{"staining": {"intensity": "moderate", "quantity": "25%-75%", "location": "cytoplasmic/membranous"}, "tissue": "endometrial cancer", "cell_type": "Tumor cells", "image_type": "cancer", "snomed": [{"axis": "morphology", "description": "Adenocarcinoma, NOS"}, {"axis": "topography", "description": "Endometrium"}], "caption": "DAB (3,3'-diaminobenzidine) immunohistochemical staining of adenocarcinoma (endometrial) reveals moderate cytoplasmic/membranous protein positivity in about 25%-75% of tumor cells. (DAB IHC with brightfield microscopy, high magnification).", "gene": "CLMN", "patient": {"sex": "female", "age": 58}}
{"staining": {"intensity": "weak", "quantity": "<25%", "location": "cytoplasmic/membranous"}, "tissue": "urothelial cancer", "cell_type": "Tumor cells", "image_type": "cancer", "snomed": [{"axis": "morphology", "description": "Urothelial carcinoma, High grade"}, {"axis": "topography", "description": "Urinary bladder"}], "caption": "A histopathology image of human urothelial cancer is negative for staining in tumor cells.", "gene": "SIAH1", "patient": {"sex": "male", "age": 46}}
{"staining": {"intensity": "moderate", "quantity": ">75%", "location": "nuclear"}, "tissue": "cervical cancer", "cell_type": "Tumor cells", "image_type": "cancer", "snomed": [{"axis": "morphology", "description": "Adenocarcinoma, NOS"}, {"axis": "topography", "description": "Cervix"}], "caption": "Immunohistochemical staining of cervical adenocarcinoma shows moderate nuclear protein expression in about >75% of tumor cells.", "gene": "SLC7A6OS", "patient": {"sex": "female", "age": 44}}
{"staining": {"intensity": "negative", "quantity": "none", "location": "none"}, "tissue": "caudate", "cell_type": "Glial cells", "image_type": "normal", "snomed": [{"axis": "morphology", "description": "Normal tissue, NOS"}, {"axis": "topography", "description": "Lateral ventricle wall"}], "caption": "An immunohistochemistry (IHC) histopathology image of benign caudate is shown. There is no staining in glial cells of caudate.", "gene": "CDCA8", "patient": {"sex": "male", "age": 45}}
============================================================
## Your assignment
The word "histopathology" appears in some of the lines above. Copy those lines.

## Solution to this problem
{"staining": {"intensity": "weak", "quantity": "<25%", "location": "cytoplasmic/membranous"}, "tissue": "urothelial cancer", "cell_type": "Tumor cells", "image_type": "cancer", "snomed": [{"axis": "morphology", "description": "Urothelial carcinoma, High grade"}, {"axis": "topography", "description": "Urinary bladder"}], "caption": "A histopathology image of human urothelial cancer is negative for staining in tumor cells.", "gene": "SIAH1", "patient": {"sex": "male", "age": 46}}
{"staining": {"intensity": "negative", "quantity": "none", "location": "none"}, "tissue": "caudate", "cell_type": "Glial cells", "image_type": "normal", "snomed": [{"axis": "morphology", "description": "Normal tissue, NOS"}, {"axis": "topography", "description": "Lateral ventricle wall"}], "caption": "An immunohistochemistry (IHC) histopathology image of benign caudate is shown. There is no staining in glial cells of caudate.", "gene": "CDCA8", "patient": {"sex": "male", "age": 45}}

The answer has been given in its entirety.